Through active listening and engagement, parents can encourage their children to express themselves. When your child is talking with you, ensure you give them 100% of your attention, stop what you are doing, and repeat what they say. Children may test your ability to support them by offering you only parts of what they are concerned about. Refrain from interjecting your opinion or advice too quickly. Ask questions to draw out more of the conversation.
Children may struggle to accurately define their emotions, especially complex emotions such as stress. Listen for statements such as "I don't like school." Reflect back to them, reframing this statement by identifying an emotion they may understand better. For example, "School feels not so much fun right now; you must be worried about the test you have coming up."
Avoid Minimizing or Dismissing
When talking to your child about stress, avoid downplaying their emotions. Children will stop communicating if they feel judged or lectured about the "right way" to handle a situation. Instead, acknowledge their feelings and validate their experiences. Phrases like "Wow, that sounds like a really tough spot to be in. I am sorry you are going through that." can better engage them. Instead of automatically offering advice, ask for permission, such as "What do you need from me to help you right now?" or "I would like to support you. How can I be helpful?"
Model Good Stress Management
One of our greatest tools as parents is the opportunity to model healthy ways to navigate life. Children learn through the examples we provide. Talk to your children honestly about your stress and how you manage it. Using a child-appropriate filter, offer learning opportunities such as "I have a big deadline at work this week and I feel nervous about meeting it. I will get to bed early each night, so I am well rested to tackle what I need to at work." Talk through healthy coping skills you employ to help children develop some of their own. Provide education on stress-relieving activities such as listening to music, yoga, or going for a walk. Reflect on how these activities help you when you feel nervous or worried.
Seek More Support
When your child's worry seems excessive and persistent, it may be time to seek additional support and guidance. An excellent first step is to lean on your child's natural support system, including teachers or school counselors. These professional supports offer a network that can provide additional perspectives and valuable resources. Additionally, schools often have dedicated resources to assist students grappling with stress.

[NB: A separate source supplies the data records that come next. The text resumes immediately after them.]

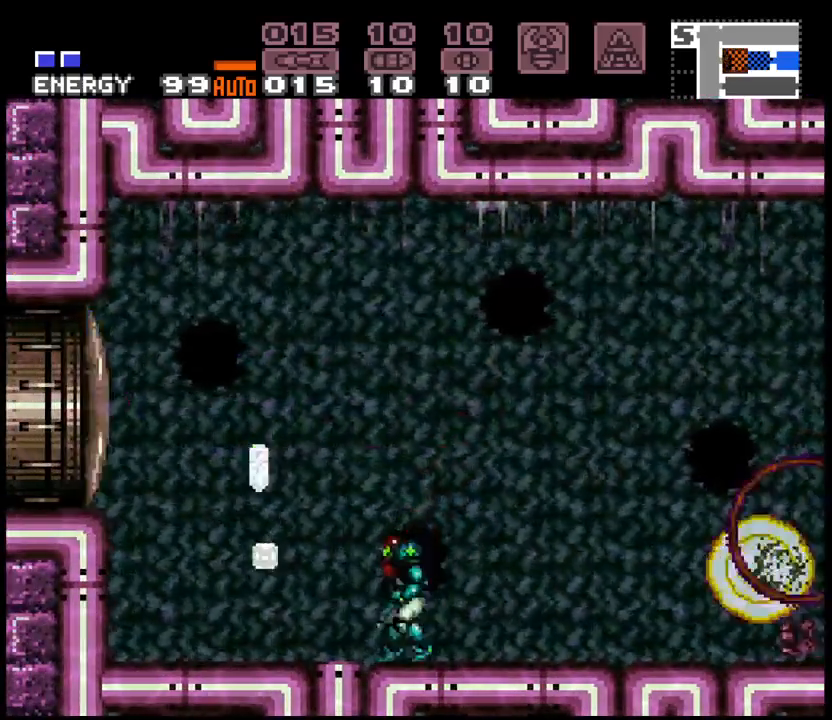
{"dt_ms": 500, "buttons": ["A", "DPAD_LEFT"], "events": [[33, "B", "down"], [217, "B", "up"], [367, "X", "down"], [500, "X", "up"]]}
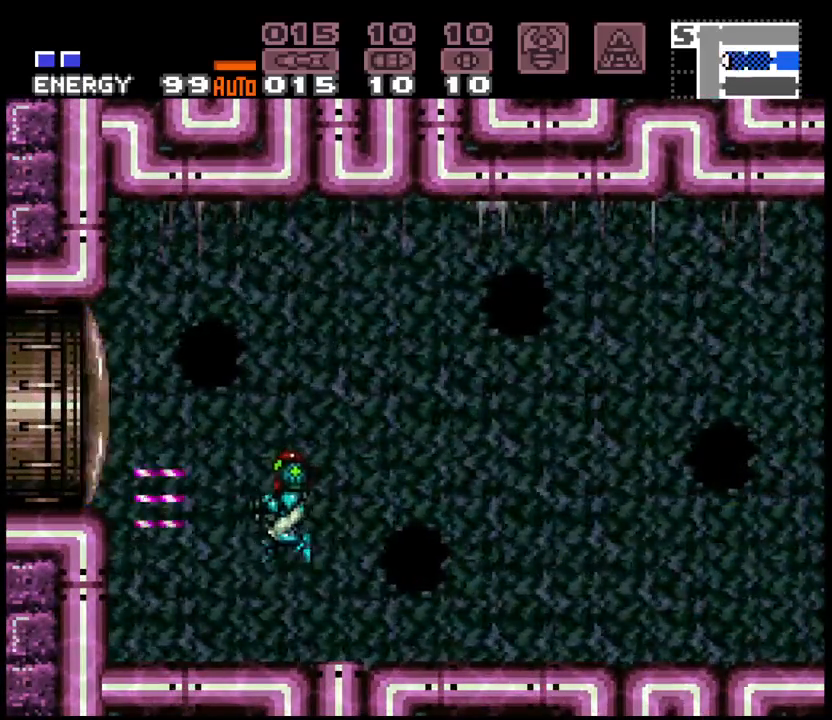
{"dt_ms": 1000, "buttons": ["A", "DPAD_LEFT"], "events": [[200, "L1", "down"], [350, "L1", "up"], [517, "B", "down"], [867, "DPAD_DOWN", "down"], [900, "B", "up"], [950, "DPAD_DOWN", "up"]]}
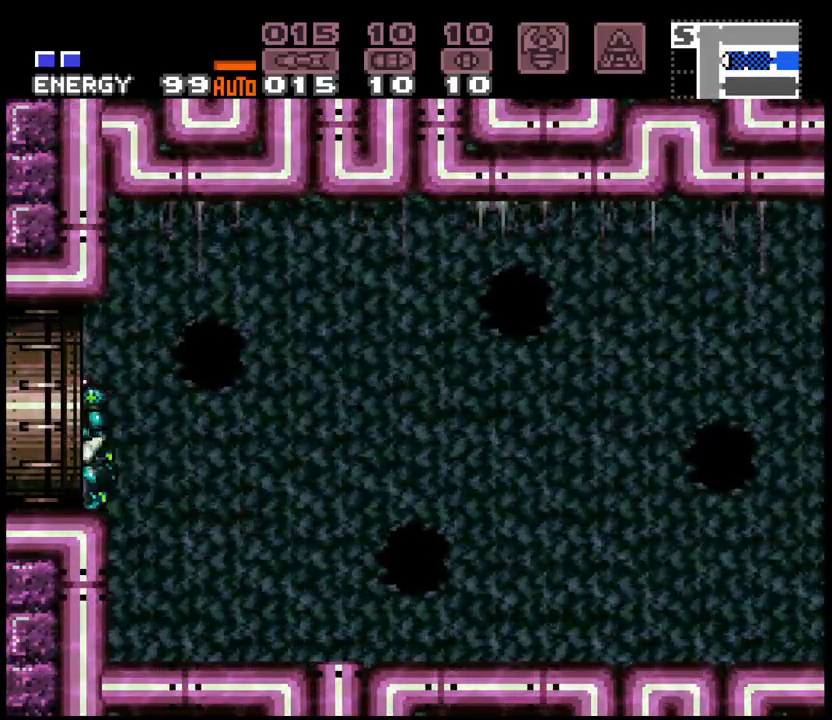
{"dt_ms": 500, "buttons": ["A", "DPAD_LEFT"], "events": []}
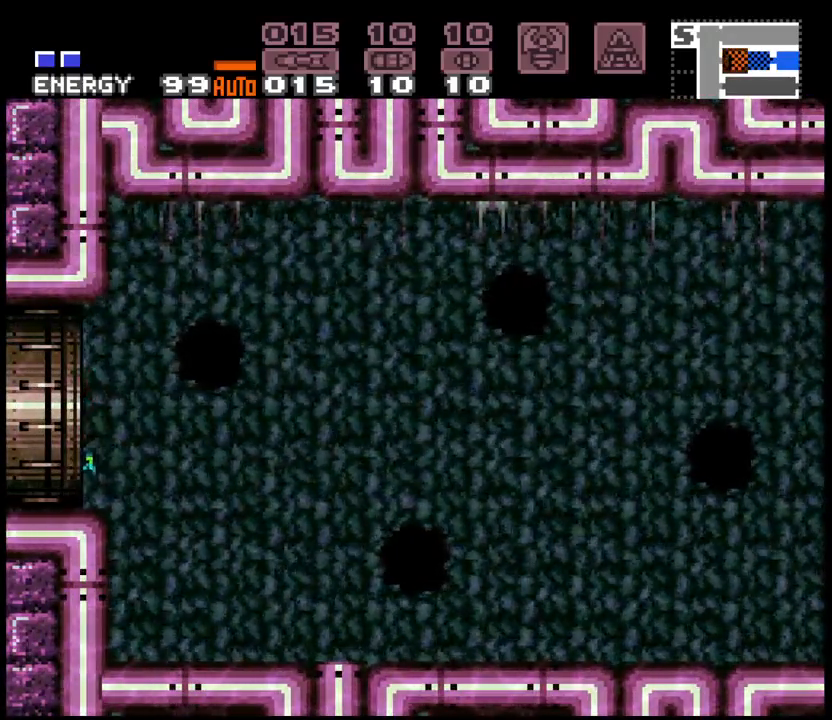
{"dt_ms": 1000, "buttons": ["A", "L1", "DPAD_LEFT"], "events": [[283, "DPAD_LEFT", "up"], [283, "L1", "down"], [433, "L1", "up"], [533, "DPAD_LEFT", "down"], [917, "L1", "down"]]}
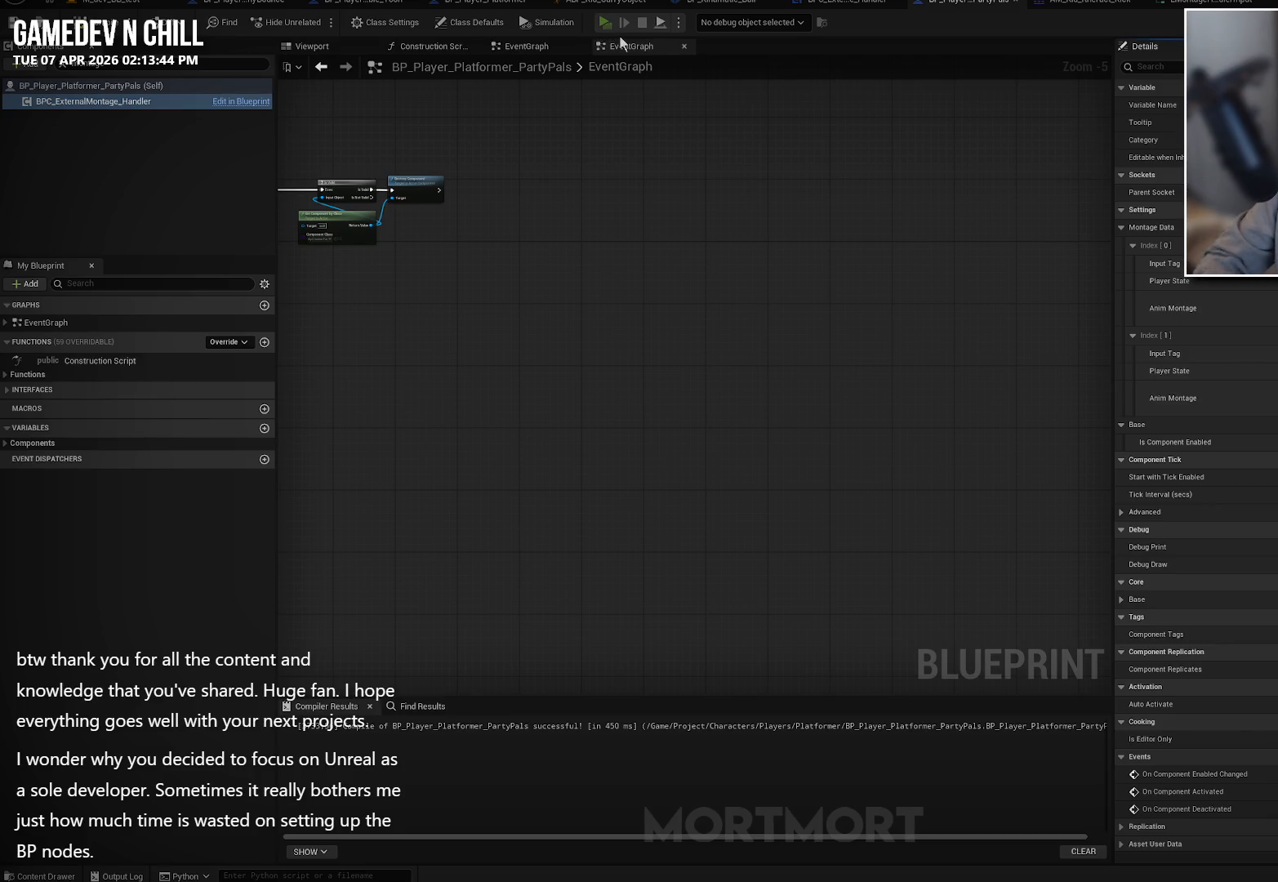
Gameplay with a controller (Xbox layout); each line is a JSON object with the inputs held at the frame after it. "events" lists button and stick changes between this image and that frame as [ms after this image, input, new state], when the widget could be followed in between.
{"buttons": [], "left_stick": "center", "right_stick": "right", "events": [[417, "right_stick", "right"]]}
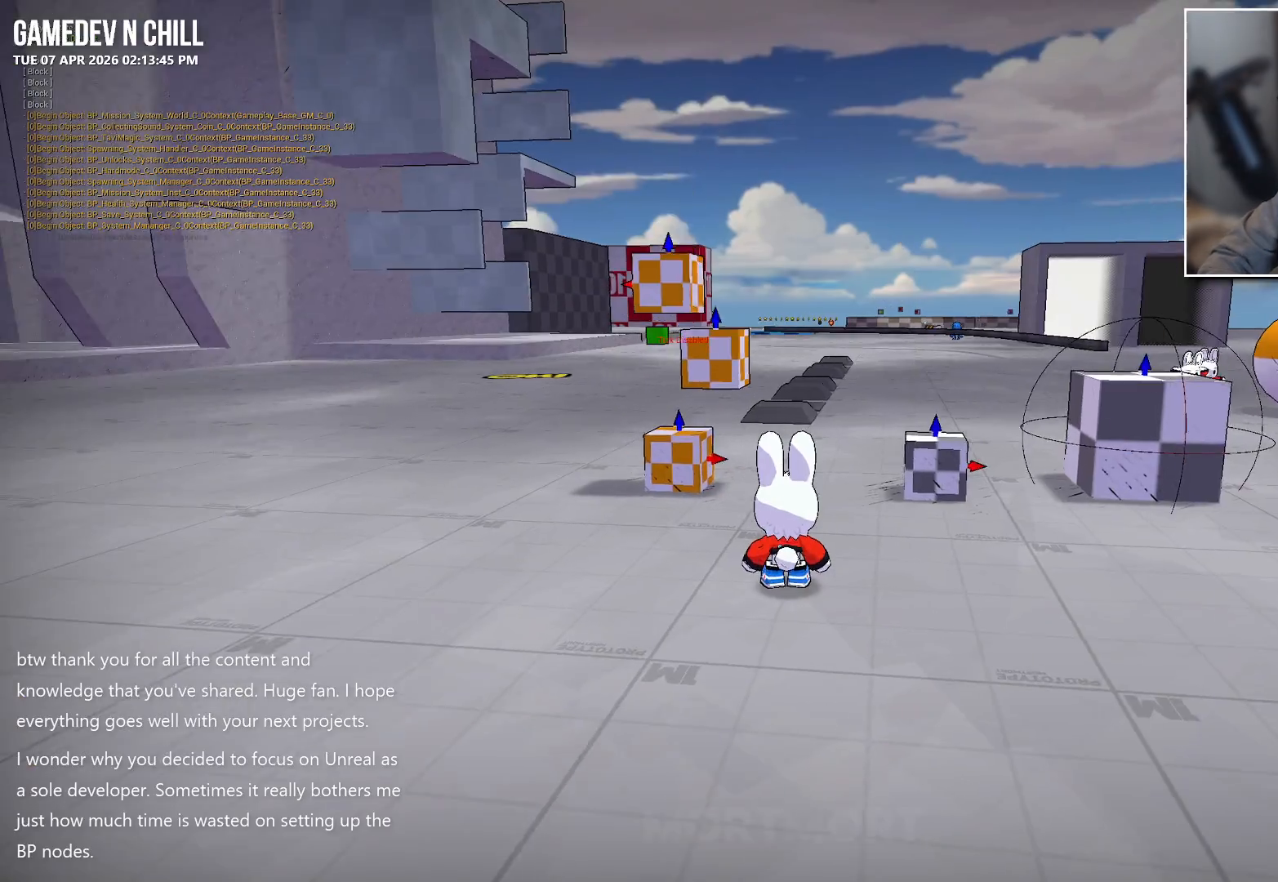
{"buttons": ["A"], "left_stick": "up", "right_stick": "center", "events": [[117, "left_stick", "up"], [200, "right_stick", "center"], [400, "A", "down"]]}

Take the time to acquaint yourself with these resources and prompt your child to utilize them when necessary. If more help is needed, pediatricians, child psychologists, or counselors possess the expertise to provide specialized strategies tailored to address stress that appears unmanageable, as it may be a sign of anxiety.
Stress is a natural part of life. It serves as an internal barometer that we need to prepare for change. Parental awareness of the signs of stress and through conversation about healthy stress management, parents can equip their children to better tackle life challenges.